Фатима рассказывала потом, что видела, как лейтенант положил рядом с собой последнюю гранату. Догадалась, зачем.
И вдруг с левого фланга донеслось родное, русское «ура!». Это пришел на выручку комсорг батальона старший сержант Тихон Ламко с группой бойцов. И снова гитлеровцы вынуждены были бежать.
Увидел это Кошелев и упал без сознания. Только тогда Фатима Додоева вместе с бойцами смогла вынести Алексея в укрытие. Фатима... Будущая его любовь, верная и беззаветная, на всю жизнь.
Через некоторое время снова вернулся Кошелев в свою бригаду, освобождал Краснодар.
За мужество и героизм Кошелев был награжден орденом Красного Знамени. И вручил лейтенанту орден командующий армией генерал А. А. Гречко, навестив храброго и умелого командира в госпитале.
В апреле 1943 года 40-я бригада эшелонами была переброшена в район города Россошь Воронежской области и там переформирована в 38-ю стрелковую дивизию...
Почему я так подробно излагаю боевую биографию Алексея Варламовича Кошелева? Потому что он — один из немногих ветеранов дивизии, прошедших ее многотрудный боевой путь от начала до конца, от пункта формирования до места расформирования.
Рассказывая о боевом пути Алексея Варламовича, нельзя не говорить о боевом пути дивизии. Говоря о дивизии, нельзя не вспомнить Кошелева.
Он был из тех командиров, которые свято соблюдают принцип: «Без разведки — ни шагу». Он сам лично и постоянно вел наблюдение за противником. Штатных разведчиков в батальоне не было, но нештатных — сколько угодно. Навыки разведки командир прививал всем своим подчиненным. Всегда был в контакте с дивизионными и полковыми разведчиками. И я нередко получал от него самую обстоятельную информацию о противнике.
Однако вернемся к событиям 14 января 1944 года.
В 12 часов гитлеровцы после сильного артналета пошли в наступление. На высотку, где закрепилось подразделение Кошелева, двинулся батальон вражеской пехоты при поддержке семи танков. Бойцы Кошелева отбили атаку и подожгли два фашистских танка.
Гитлеровцы во второй раз лезть на высоту не решились и отошли.
Как потом рассказал мне Кошелев, он видел в бинокль отходящие под натиском противника подразделения 29-го стрелкового полка, как повернула на Босовку танковая лавина врага.
Наступила ночь. Связь со своими прервалась. Посланные в разведку бойцы доложили, что разрозненные подразделения дивизии в отдельные группы бойцов отходят полем на юго-запад.
Что делать? Кошелев решил посоветоваться с замполитом капитаном Александром Степановичем Воробьевым, человеком спокойным, рассудительным, имевшим большой опыт политработы во фронтовых условиях. В батальоне его любили и уважали.
Он предложил выслать по намеченному для отхода маршруту санную разведку — человек десять, — которую взялся возглавить.
Когда разведка ушла вперед, следом за ней двумя большими группами двинулся батальон. Первая группа — на санях, вторая — пешим порядком. Затем менялись. Таким образом за ночь преодолели немалое расстояние и рано утром вышли к небольшому населенному пункту. Вскоре Кошелеву доложили, что вокруг села — враг, а в лесу, ощетинившись круговой обороной, стоит дивизия генерала И. М. Пузикова. Кошелев направился туда.

· · · · · · ·

### Описание задания
Продолжите рассказ о боевом пути Алексея Варламовича Кошелева, начав сразу после его последнего предложения.

### Имеющиеся данные

· · · · · · ·

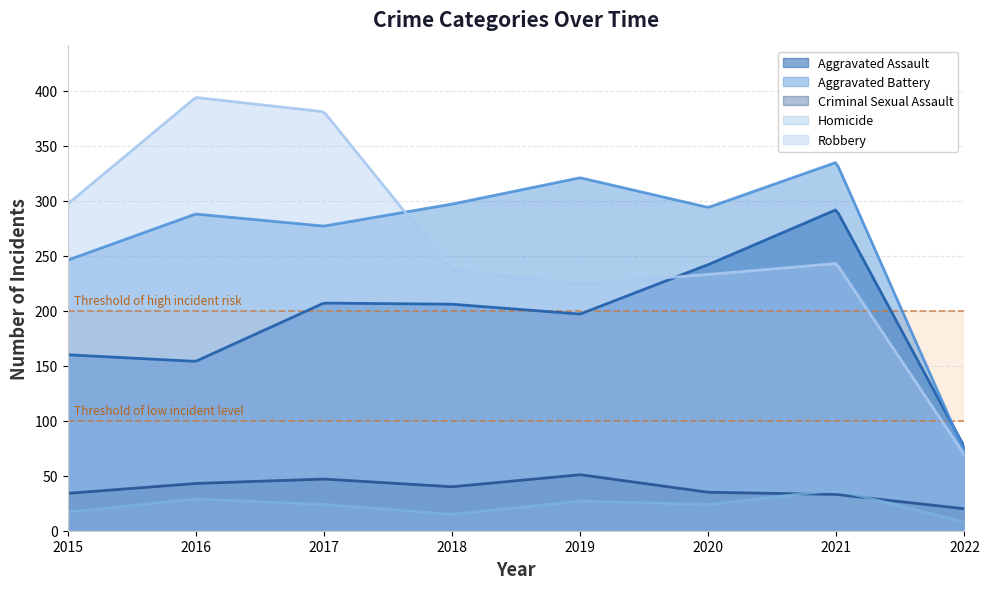

Rank the series at 2022 from lowest to highest value.

Homicide, Criminal Sexual Assault, Robbery, Aggravated Battery, Aggravated Assault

· · · · · · ·

### Раздел ответа
Генерал сообщил ему печальную весть: Боевое Знамя 48-го полка утеряно, неизвестно где находятся командир полка майор Бунтин (в октябре его снова назначили вместо убывшего майора Кузминова) и начальник штаба майор Ершов. Затем добавил:
— Временно будете в составе моей дивизии. Поручено охранять тылы. Если вам что-либо станет известно о Боевом Знамени полка или о командире, немедленно докладывайте мне.
Со своим батальоном Кошелев добросовестно выполнил поставленную генералом задачу, уничтожив при этом 2 вражеских танка, 6 пулеметов и более сотни гитлеровцев, а одновременно предпринимал все возможное для розыска Боевого Знамени и командира полка.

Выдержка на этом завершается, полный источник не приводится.